How to complete this task: Reproduce the data in full, exactly.

***** Data under study

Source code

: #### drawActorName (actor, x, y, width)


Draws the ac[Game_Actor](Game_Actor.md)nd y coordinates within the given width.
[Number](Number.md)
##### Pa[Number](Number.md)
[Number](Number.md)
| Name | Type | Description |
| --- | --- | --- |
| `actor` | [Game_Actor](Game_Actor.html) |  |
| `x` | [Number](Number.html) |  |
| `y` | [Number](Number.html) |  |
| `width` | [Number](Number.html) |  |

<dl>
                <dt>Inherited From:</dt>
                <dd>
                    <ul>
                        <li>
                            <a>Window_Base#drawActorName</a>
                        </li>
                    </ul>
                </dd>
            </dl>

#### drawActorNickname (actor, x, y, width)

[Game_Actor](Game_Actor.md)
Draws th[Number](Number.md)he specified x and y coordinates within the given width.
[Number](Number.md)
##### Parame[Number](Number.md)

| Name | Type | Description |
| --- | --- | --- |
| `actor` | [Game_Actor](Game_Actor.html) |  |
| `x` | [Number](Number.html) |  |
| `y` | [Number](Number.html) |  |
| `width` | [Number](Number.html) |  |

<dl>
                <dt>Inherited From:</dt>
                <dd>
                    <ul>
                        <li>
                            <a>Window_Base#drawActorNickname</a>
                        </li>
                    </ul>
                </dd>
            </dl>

**********

Answer to the exercise:
Source code

: #### drawActorName (actor, x, y, width)


Draws the ac[Game_Actor](Game_Actor.md)nd y coordinates within the given width.
[Number](Number.md)
##### Pa[Number](Number.md)
[Number](Number.md)
| Name | Type | Description |
| --- | --- | --- |
| `actor` | [Game_Actor](Game_Actor.html) |  |
| `x` | [Number](Number.html) |  |
| `y` | [Number](Number.html) |  |
| `width` | [Number](Number.html) |  |

<dl>
                <dt>Inherited From:</dt>
                <dd>
                    <ul>
                        <li>
                            <a>Window_Base#drawActorName</a>
                        </li>
                    </ul>
                </dd>
            </dl>

#### drawActorNickname (actor, x, y, width)

[Game_Actor](Game_Actor.md)
Draws th[Number](Number.md)he specified x and y coordinates within the given width.
[Number](Number.md)
##### Parame[Number](Number.md)

| Name | Type | Description |
| --- | --- | --- |
| `actor` | [Game_Actor](Game_Actor.html) |  |
| `x` | [Number](Number.html) |  |
| `y` | [Number](Number.html) |  |
| `width` | [Number](Number.html) |  |

<dl>
                <dt>Inherited From:</dt>
                <dd>
                    <ul>
                        <li>
                            <a>Window_Base#drawActorNickname</a>
                        </li>
                    </ul>
                </dd>
            </dl>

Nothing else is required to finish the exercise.